§ Text
    I liked Bombay’s shift from subservience to dominance, though I don’t think I find it entirely convincing. I wonder if this is a reflection of his alienation – a suggestion, perhaps, that there must be leadership, even if there is only one person to govern?

  2. Thanks so much for gathering together all these responses on the story, David. In particular I enjoyed Aaron Brady’s comprehensive thoughts on both the story and the Caine Prize in general. I’ve read very little African writing – not even Things Fall Apart – so I found all this information on the context of African writing really useful.

    The first thing that struck me positively about the story was its voice, full of dark humour and also a subversion of a fairytale/origin myth storytelling voice. It was also quickly apparent that the overally quality of the writing is excellent, including some really vivid imagery (can’t quite get the tiger leeches out of my mind!).

    I thought Bombay’s life lessons were brilliantly depicted. I enjoyed watching Babatunde do this with the character. I especially liked that we even see him learn the lesson that not all men learn the lessons of the world the way he does (when the new captain is made ill by confronting the horror of war). I also loved his retort to the officer that if the enemy think black men can rise from the dead, they are ‘like Jesus Christ, your saviour.’ This was a startling moment where I felt it began to seem inevitable that Bombay would do something incredible after the war – and succeed in making it credible.

    As others have commented, the story makes interesting use of the power of names (Bombay’s own name; his use of the white officer’s first name Charles) and of storytelling and asserting one’s own ‘truth’ (Bombay’s fantastical lies and when he declares himself ‘president’, a ‘spotted leopard’, Lord of All Flora and Fauna, etc), which seems especially relevant when I read Brady’s commentary on the use of the Forgotten War and so on in African literary culture and history.

§ Raw data
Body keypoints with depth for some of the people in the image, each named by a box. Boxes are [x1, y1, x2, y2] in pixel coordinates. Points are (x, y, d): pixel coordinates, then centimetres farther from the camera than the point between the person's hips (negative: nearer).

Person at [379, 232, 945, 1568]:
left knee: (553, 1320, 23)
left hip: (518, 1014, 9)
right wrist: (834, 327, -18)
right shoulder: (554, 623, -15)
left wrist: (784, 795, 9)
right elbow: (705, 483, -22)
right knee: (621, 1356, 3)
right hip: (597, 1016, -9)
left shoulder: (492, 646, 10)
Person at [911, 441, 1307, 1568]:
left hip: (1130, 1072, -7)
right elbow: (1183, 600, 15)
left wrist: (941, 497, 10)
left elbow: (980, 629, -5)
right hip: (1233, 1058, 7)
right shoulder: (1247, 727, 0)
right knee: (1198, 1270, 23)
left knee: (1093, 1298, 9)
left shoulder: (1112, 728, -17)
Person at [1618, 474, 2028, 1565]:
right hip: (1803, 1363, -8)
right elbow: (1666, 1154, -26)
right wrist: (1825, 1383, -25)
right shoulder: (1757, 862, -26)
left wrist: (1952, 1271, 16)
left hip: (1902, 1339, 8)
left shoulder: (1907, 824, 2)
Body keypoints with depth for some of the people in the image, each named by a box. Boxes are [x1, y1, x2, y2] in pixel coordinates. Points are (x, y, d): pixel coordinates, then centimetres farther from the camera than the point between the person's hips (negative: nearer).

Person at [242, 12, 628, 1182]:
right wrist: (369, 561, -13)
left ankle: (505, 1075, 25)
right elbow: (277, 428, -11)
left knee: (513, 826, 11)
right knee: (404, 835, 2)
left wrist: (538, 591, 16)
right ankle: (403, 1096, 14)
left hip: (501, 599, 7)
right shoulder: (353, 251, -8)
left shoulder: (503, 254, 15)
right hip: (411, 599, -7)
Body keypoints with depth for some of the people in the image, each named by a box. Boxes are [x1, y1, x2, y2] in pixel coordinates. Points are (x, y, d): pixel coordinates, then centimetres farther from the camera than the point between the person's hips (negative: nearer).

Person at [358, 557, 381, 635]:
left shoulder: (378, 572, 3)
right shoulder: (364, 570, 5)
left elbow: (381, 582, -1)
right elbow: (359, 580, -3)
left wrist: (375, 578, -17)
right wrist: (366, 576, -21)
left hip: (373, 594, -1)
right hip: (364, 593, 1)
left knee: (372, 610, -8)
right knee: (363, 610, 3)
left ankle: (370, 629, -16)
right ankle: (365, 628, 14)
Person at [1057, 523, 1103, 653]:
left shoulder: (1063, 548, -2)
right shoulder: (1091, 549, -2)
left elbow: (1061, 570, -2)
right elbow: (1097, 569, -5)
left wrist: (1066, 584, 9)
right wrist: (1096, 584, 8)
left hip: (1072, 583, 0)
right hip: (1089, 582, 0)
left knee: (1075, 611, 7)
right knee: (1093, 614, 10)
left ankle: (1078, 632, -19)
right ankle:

§ Prompt 1
In the commentary, which titles does Bombay declare himself?
§ Prompt 2
Reproduce the passage of the commentary that begins at the words "The first thing" and stops after "of my mind!).".
You won't need the records.

§ Worked solution 1
'president', a 'spotted leopard', Lord of All Flora and Fauna

§ Worked solution 2
The first thing that struck me positively about the story was its voice, full of dark humour and also a subversion of a fairytale/origin myth storytelling voice. It was also quickly apparent that the overally quality of the writing is excellent, including some really vivid imagery (can’t quite get the tiger leeches out of my mind!).